# Solution to UTCTF 2019 - Jacobi's Chance Encryption

##### Name:

Jacobi’s Chance Encryption

crypto

750

#### Writeup We got this challenge text and an implementation of a strange crypto system that we needed to break:

Public Key 569581432115411077780908947843367646738369018797567841

Can you decrypt Jacobi’s encryption?

``````def encrypt(m, pub_key):
bin_m = ''.join(format(ord(x), '08b') for x in m)
n, y = pub_key

def encrypt_bit(bit):
x = randint(0, n)
if bit == '1':
return (y * pow(x, 2, n)) % n
return pow(x, 2, n)

return map(encrypt_bit, bin_m)
``````

And also the encrypted flag.

Looking at the implementation it does some really strange things. It loops over every bit in the plaintext and gets a large random number `x`. Then it checks if the bit is 1 or 0 and encodes that information as either y * x2 or x2 in the congruence class of y.

There is also a public key involved that’s just two primes multiplied together, but it’s more of a red herring.
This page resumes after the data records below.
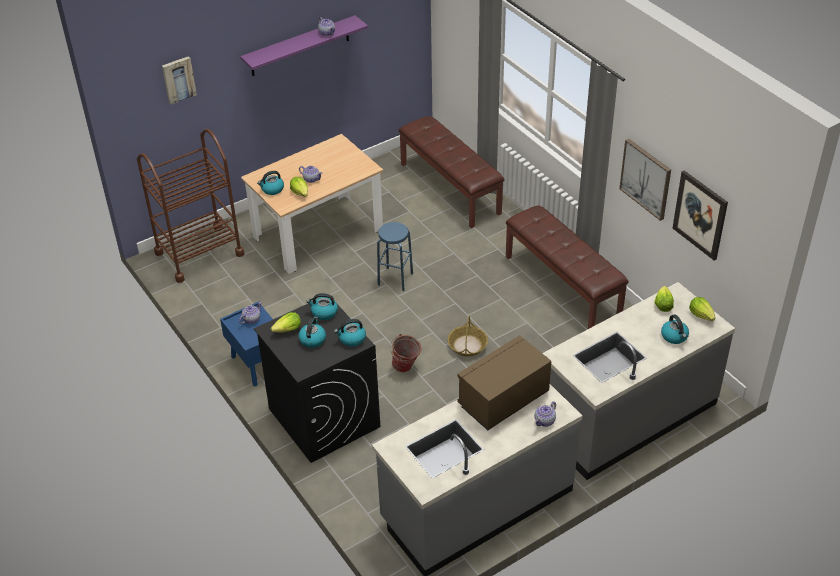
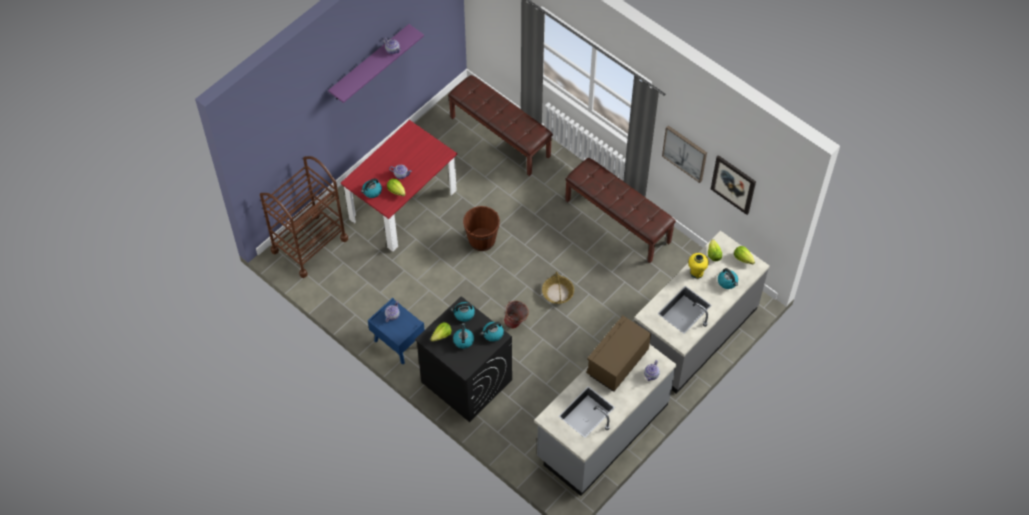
camera: 15 degrees left, 15 degrees up
picture [162,56,197,104] -> none
beige dining table [241,134,383,274] -> red dining table [341,120,457,252]
blue stool [377,222,413,291] -> brown bucket [463,206,500,251]
none -> yellow vase [688,253,709,279]

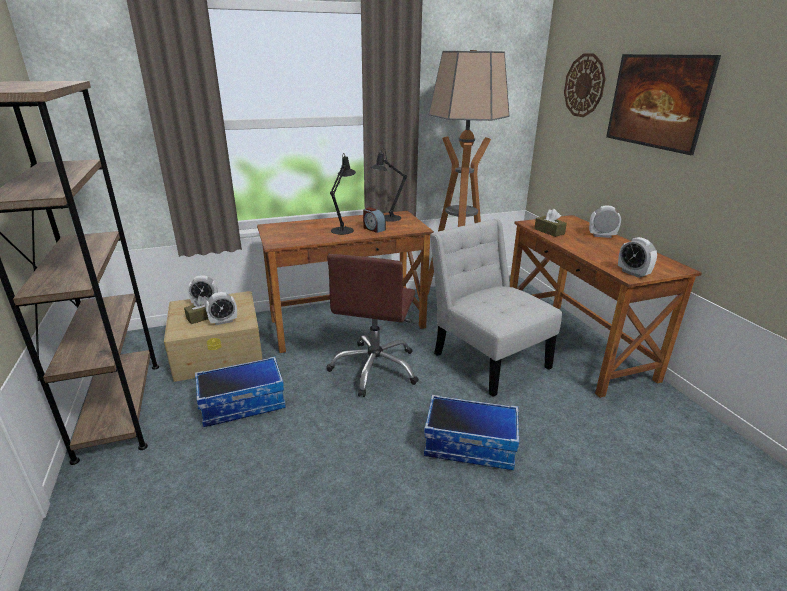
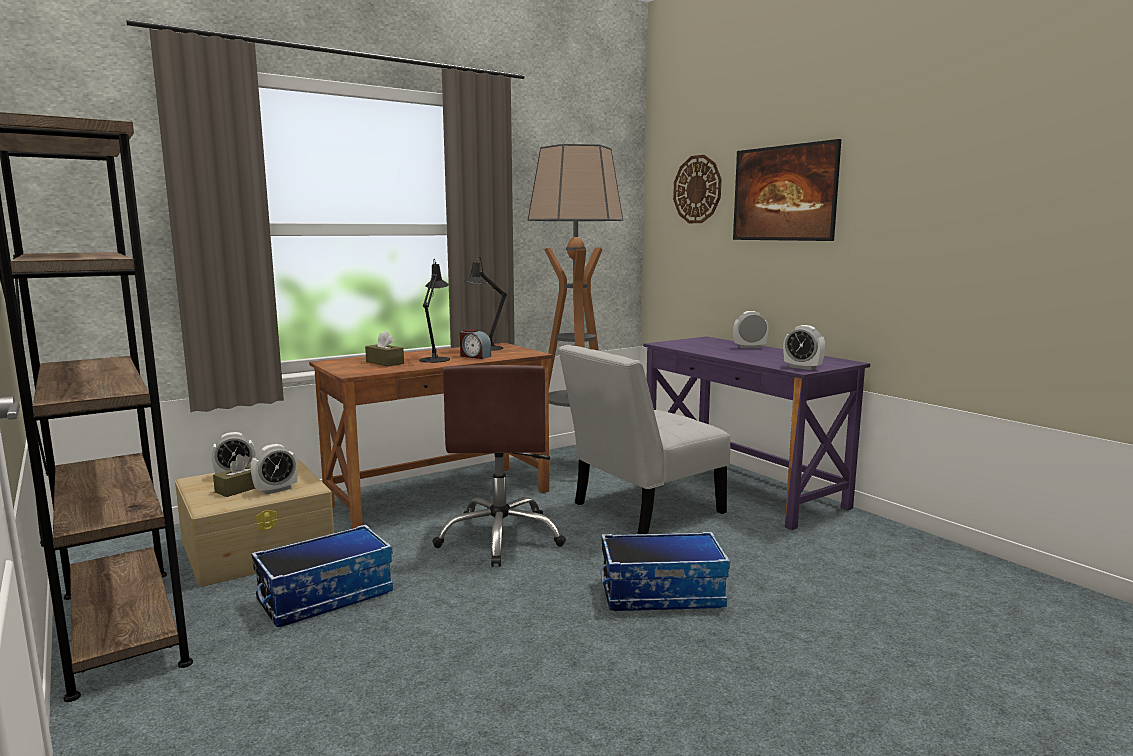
camera: 15 degrees left, 15 degrees down
white chair [430,219,562,397] -> white chair turned 75 degrees counterclockwise [558,345,730,534]
brown desk [510,215,702,398] -> purple desk [644,337,870,530]
brown tissue box [534,209,567,237] -> brown tissue box moved to [365,331,404,367]

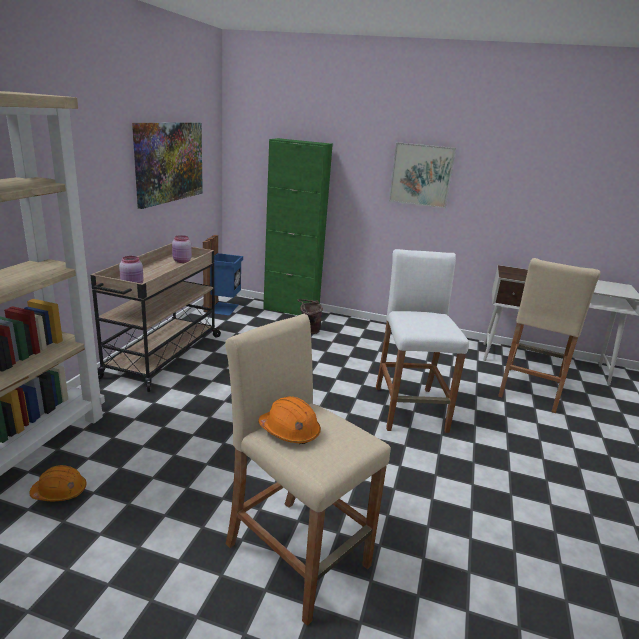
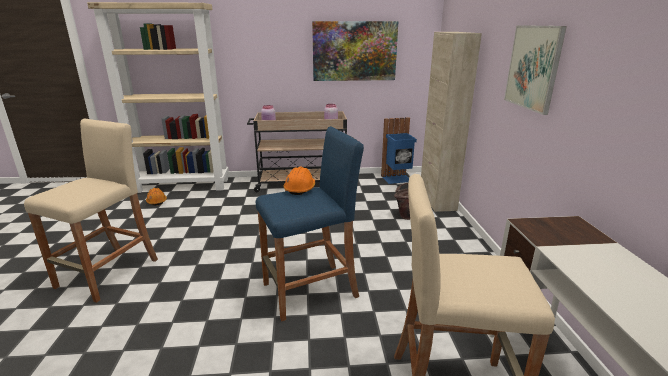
camera: 70 degrees right, 0 degrees up
orange hard hat [258,396,321,444] -> orange hard hat moved to [283,167,315,195]
green cabinet [263,138,333,315] -> beige cabinet [421,32,482,212]
white stool [376,249,469,433] -> blue stool [256,126,364,321]

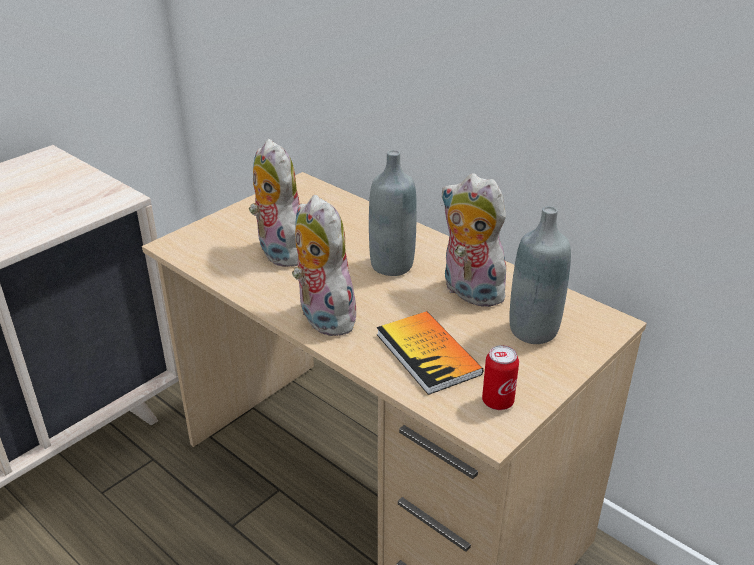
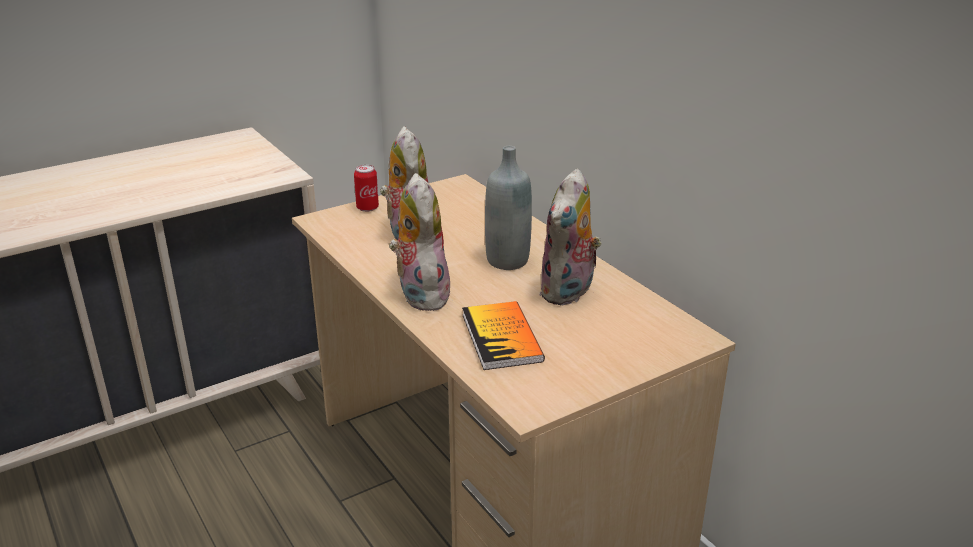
camera: 15 degrees right, 5 degrees down
plush toy [441,174,506,307] -> plush toy turned 120 degrees counterclockwise [539,169,602,306]
can [482,345,519,410] -> can moved to [354,165,379,212]
grey bottle [509,206,571,344] -> none

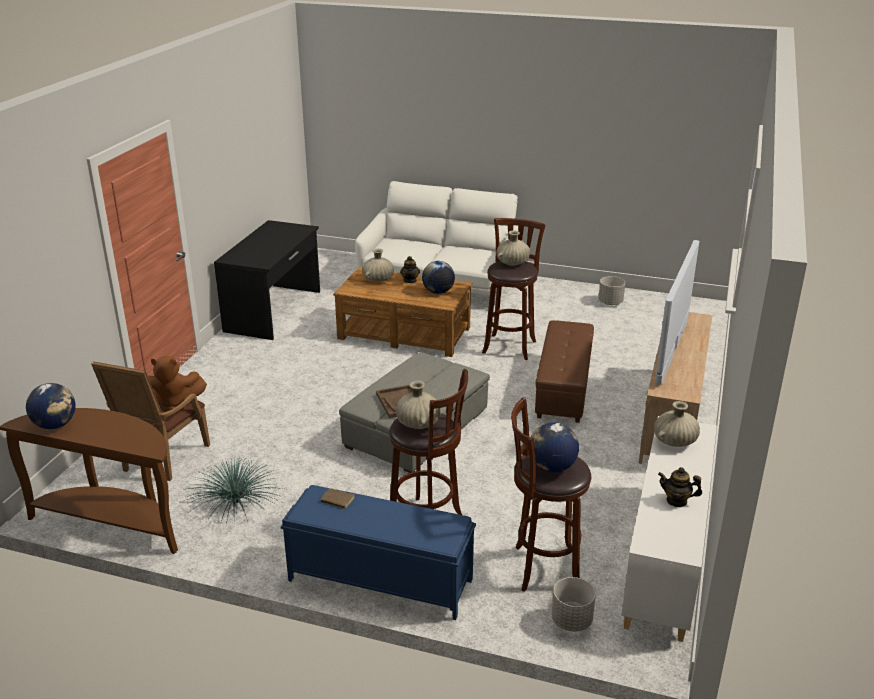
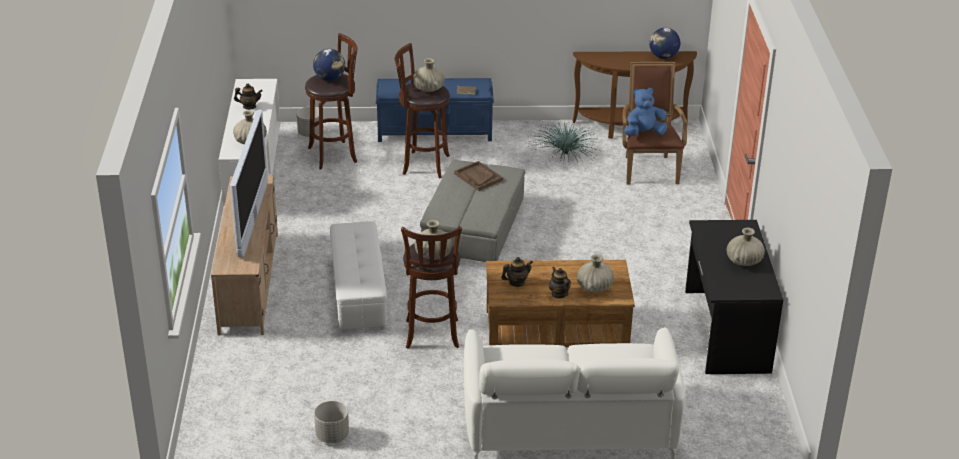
camera: 160 degrees right, 5 degrees up
brown plush toy [148,356,207,410] -> blue plush toy [624,88,667,136]
globe [422,261,455,294] -> teapot [501,257,533,287]
brown ottoman [535,320,594,423] -> white ottoman [330,221,387,333]
none -> beige vase [726,228,765,266]

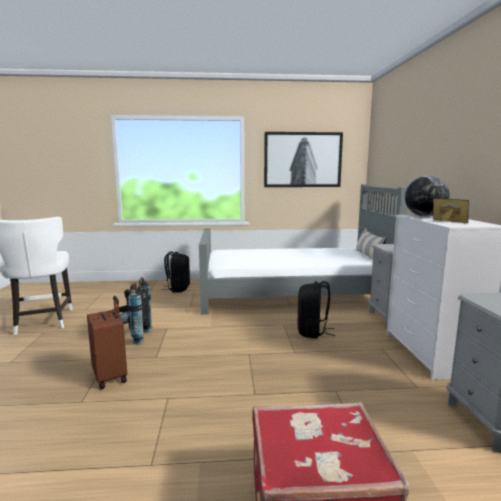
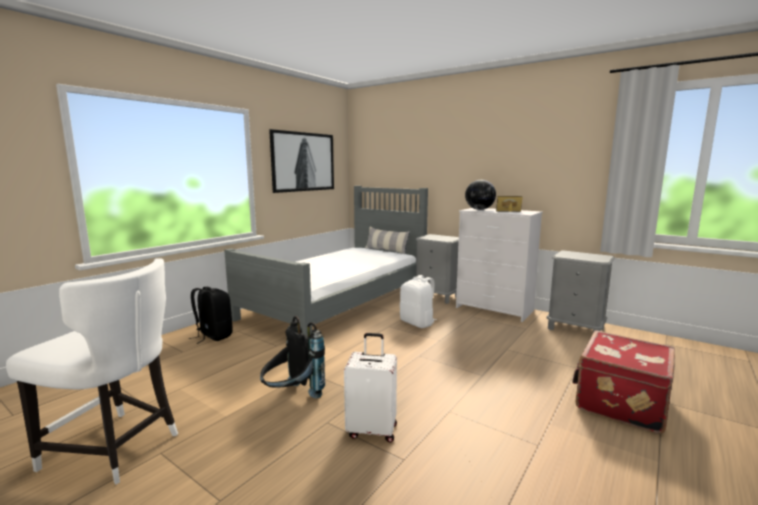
camera: 50 degrees left, 0 degrees up
brown suitcase [87,296,127,389] -> white suitcase [344,333,397,442]
black backpack [298,281,335,338] -> white backpack [400,275,437,328]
This is actually a kind of neat algebra problem. We want to know if a number was a square of itself before it got reduced by modulo `n` or not, and we know that `n` and the number are coprime.

As with all math problems, someone has solved this in sage already. The name of the function is `kronecker`, so all we had to do was to write a small sage program to reverse the crypto function.

``````file = open("flag.enc", "r")

data = data.split(",")

pubkey = list(factor(569581432115411077780908947843367646738369018797567841))

i = 0
str = ""
sol = ""
for b in data:
if b == "":
continue

if kronecker(int(b, 16), pubkey) == 0:
str += "1"
else:
str += "0"

i += 1

if i % 8 == 0:
sol += chr(int(str, 2))
str = ""

print(sol)
``````

The flag was `utflag{did_u_pay_attention_in_number_theory}`.